Attorney General Cuomo Announces Landmark Settlement With Eli Lilly To End Deceptive Advertising Practices And Off-label Promotion Of Antipsychotic Drug Zyprexa

New York, N.Y. (October 7, 2008) Attorney General Andrew M. Cuomo announced today that he, along with 32 other Attorneys General, reached a record $62 million settlement with Eli Lilly and Company arising from improper marketing and promotion of the antipsychotic drug Zyprexa. It is the largest ever multi-state consumer protection-based pharmaceutical settlement.  New York’s share of the settlement is over $3.1 million.

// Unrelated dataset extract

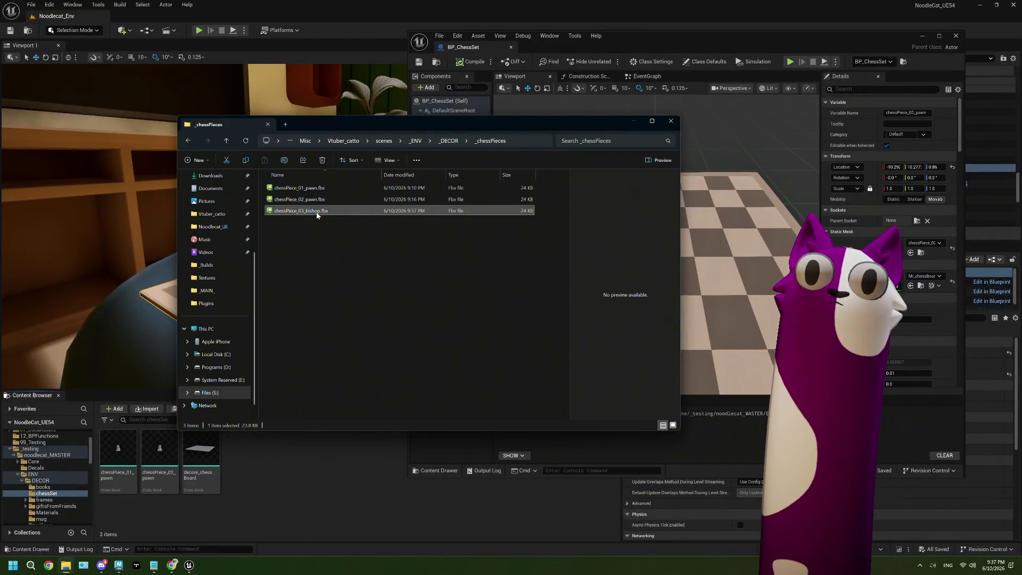
drag(260, 468, 288, 466)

In a complaint filed today, Attorney General Cuomo alleged that Eli Lilly engaged in deceptive and misleading practices when it marketed Zyprexa for off-label uses and failed to adequately disclose the drug’s potential side effects to health care providers including diabetes, hyperglycemia and weight gain.  Following the Attorneys General’s investigation, Lilly agreed to change its marketing of Zyprexa and to cease promoting “off-label” uses of the drug, which are not approved by the U.S. Food and Drug Administration (FDA).

“The citizens of New York State should be able to rely on their doctor’s advice for prescriptions without having to worry about drug companies manipulating them or keeping them in the dark about the real risks associated with certain medications,” said Attorney General Cuomo. “Today’s settlement will deliver $3.1 million back to New York taxpayers and ensure that we bring a stop to the deceptive advertising practices and off-label promotions that have put our citizens and our dollars at risk for too long.”

Zyprexa is approved for the treatment of schizophrenia and certain instances of bipolar disorder. When it was first introduced to the market in the 1990s, experts thought that it would be less likely to produce Parkinson’s type symptoms and motion disorders, such as tardive dyskinesia, and therefore could be used in long-term treatment of schizophrenia. 

However, while Zyprexa may reduce the risk of these symptoms, it also produces dangerous side effects, including weight gain, hyperglycemia, and diabetes.  New York’s investigation demonstrated that Eli Lilly concealed and minimized the risks of these side effects.  Lilly also marketed Zyprexa for off-label and potentially dangerous uses including pediatric use, use at high dosage levels, use for the treatment of symptoms rather than diagnosed conditions, and use in the elderly for the treatment and/or chemical restraint of patients suffering from dementia.

The settlement contains powerful injunctive terms prohibiting the use of financial incentives to manipulate doctors, deterring off-label marketing and requiring that Lilly disclose scientific evidence of dangerous side effects.  The settlement bars Lilly from:

  • Making any false, misleading or deceptive claim regarding Zyprexa;
  • Using grants to promote Zyprexa;
  • Conditioning continuing medical education funding on Eli Lilly’s approval of speakers or program content; and
  • Giving product samples of Zyprexa to health care providers whose specialties are not consistent with Zyprexa’s label.

The settlement also requires that Lilly:

  • Disclose information about grants;
  • Provide a list of health care provider promotional speakers and consultants who were paid more than $100 for promotional speaking and/or consulting; and
  • Register and post on-line the results of clinical trials.

The case was handled by Assistant Attorney General Benjamin J. Lee under the supervision of Joy Feigenbaum, Bureau Chief of the Consumer Frauds and Protection Bureau.